Devant le Parlement israélien, le premier ministre Stephen Harper a prononcé un discours limpide et ferme. On reproche souvent aux politiciens de ne pas avoir de convictions; en ce qui a trait à la politique étrangère du Canada, en particulier au sujet du Proche-Orient, M. Harper a des idées claires et il les défend avec aplomb. Le seul problème, c'est que ce point de vue tranché n'est pas fidèle à l'opinion, beaucoup plus nuancée, d'un grand nombre de Canadiens.

Pour notre part, nous endossons certains des principes exposés hier par le premier ministre. C'est le cas du droit d'Israël d'exister et de se défendre. Du fait qu'on ne peut pas faire reposer sur les seules épaules de l'État juif les problèmes de la région, notamment ceux des Palestiniens. De l'hypocrisie des pays qui dénoncent systématiquement Israël - entre autres à la tribune des Nations unies - sans jamais faire référence à l'intransigeance de certains groupes palestiniens et aux abus commis par d'autres États.

Cela dit, comme bien des Canadiens, nous estimons que les dirigeants israéliens s'y prennent souvent mal pour faire valoir les droits de leur peuple devant l'opinion internationale. Nous déplorons que Tel-Aviv n'agisse pas toujours de façon à faciliter la conclusion d'un accord de paix avec les Palestiniens. La politique de colonisation de la Cisjordanie et de Jérusalem-Est nous semble particulièrement néfaste.

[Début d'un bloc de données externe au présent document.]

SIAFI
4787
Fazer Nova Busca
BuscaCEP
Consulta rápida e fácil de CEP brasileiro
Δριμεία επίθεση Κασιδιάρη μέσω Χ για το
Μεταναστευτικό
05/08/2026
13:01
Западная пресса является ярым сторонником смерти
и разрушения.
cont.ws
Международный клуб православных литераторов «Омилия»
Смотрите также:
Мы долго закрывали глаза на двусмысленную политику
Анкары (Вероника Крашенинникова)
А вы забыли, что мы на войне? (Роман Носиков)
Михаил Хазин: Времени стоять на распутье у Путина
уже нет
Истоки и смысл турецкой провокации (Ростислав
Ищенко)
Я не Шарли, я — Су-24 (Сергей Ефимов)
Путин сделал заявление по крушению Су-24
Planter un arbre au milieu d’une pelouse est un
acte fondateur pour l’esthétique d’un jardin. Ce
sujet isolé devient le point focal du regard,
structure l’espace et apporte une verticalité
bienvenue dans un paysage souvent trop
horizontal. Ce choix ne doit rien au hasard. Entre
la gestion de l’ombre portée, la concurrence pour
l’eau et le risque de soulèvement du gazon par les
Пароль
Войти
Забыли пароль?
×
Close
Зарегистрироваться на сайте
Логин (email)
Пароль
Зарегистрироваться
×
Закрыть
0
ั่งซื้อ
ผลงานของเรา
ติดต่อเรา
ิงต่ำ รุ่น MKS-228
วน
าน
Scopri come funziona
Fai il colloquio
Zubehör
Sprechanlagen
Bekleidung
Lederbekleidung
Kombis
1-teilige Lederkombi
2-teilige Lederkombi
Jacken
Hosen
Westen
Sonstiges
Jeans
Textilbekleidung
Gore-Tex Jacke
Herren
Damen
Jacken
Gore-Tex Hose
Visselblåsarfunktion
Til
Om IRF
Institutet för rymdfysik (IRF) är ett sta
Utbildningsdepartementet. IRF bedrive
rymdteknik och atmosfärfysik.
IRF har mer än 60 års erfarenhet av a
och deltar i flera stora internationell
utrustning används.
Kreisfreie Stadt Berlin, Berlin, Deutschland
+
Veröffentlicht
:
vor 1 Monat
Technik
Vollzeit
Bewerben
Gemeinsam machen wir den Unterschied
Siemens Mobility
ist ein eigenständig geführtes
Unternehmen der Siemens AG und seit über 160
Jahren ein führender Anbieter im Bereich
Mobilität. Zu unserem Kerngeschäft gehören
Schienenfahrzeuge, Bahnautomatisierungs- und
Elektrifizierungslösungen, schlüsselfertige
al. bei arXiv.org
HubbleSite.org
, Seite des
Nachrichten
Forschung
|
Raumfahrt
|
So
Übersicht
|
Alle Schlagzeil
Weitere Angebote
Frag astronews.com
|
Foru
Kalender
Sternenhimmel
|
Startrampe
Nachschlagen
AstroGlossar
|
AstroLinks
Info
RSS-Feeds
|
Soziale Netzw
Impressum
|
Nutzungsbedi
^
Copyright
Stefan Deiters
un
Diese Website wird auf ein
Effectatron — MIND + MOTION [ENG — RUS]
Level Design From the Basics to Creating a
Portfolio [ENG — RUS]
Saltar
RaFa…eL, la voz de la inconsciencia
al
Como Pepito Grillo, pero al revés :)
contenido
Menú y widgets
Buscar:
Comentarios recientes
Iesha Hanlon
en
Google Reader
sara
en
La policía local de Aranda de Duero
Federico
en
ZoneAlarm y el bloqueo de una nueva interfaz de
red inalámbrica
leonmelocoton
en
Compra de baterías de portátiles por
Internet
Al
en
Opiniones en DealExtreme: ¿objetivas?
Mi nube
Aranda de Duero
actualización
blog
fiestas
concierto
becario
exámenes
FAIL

Quand notre premier ministre n'exprime aucune de ces réserves, il ignore la diversité de points de vue existant au Canada sur ces sujets.

Aux députés israéliens, M. Harper s'est contenté de dire qu'«aucun État n'est à l'abri d'un questionnement ou d'une critique.» Le premier ministre israélien, Benyamin Netanyahou, a loué le «courage» de son invité. Le véritable courage aurait consisté à dire que malgré son soutien solide à Israël, la population canadienne s'interroge sur le bien-fondé de certaines de ses politiques. Il y a moyen de dire cela sans tomber dans l'excès des pays européens qui, pour protester contre la construction de nouvelles habitations en territoires occupés, ont convoqué les ambassadeurs israéliens, un signal diplomatique disproportionné.

Heureusement, le gouvernement conservateur est parvenu à maintenir des rapports cordiaux avec l'Autorité palestinienne. M. Harper a rencontré hier son chef, Mahmoud Abbas, et a annoncé une aide supplémentaire aux Palestiniens.

«Autant nous soutenons sans réserve le droit d'Israël de se défendre, autant nous préconisons depuis longtemps un avenir juste et sûr pour le peuple palestinien», a déclaré le premier ministre canadien à la Knesset. Bien. Malheureusement, son appui sans réserve au gouvernement Netanyahou ne contribue pas à rendre plus probable un tel avenir.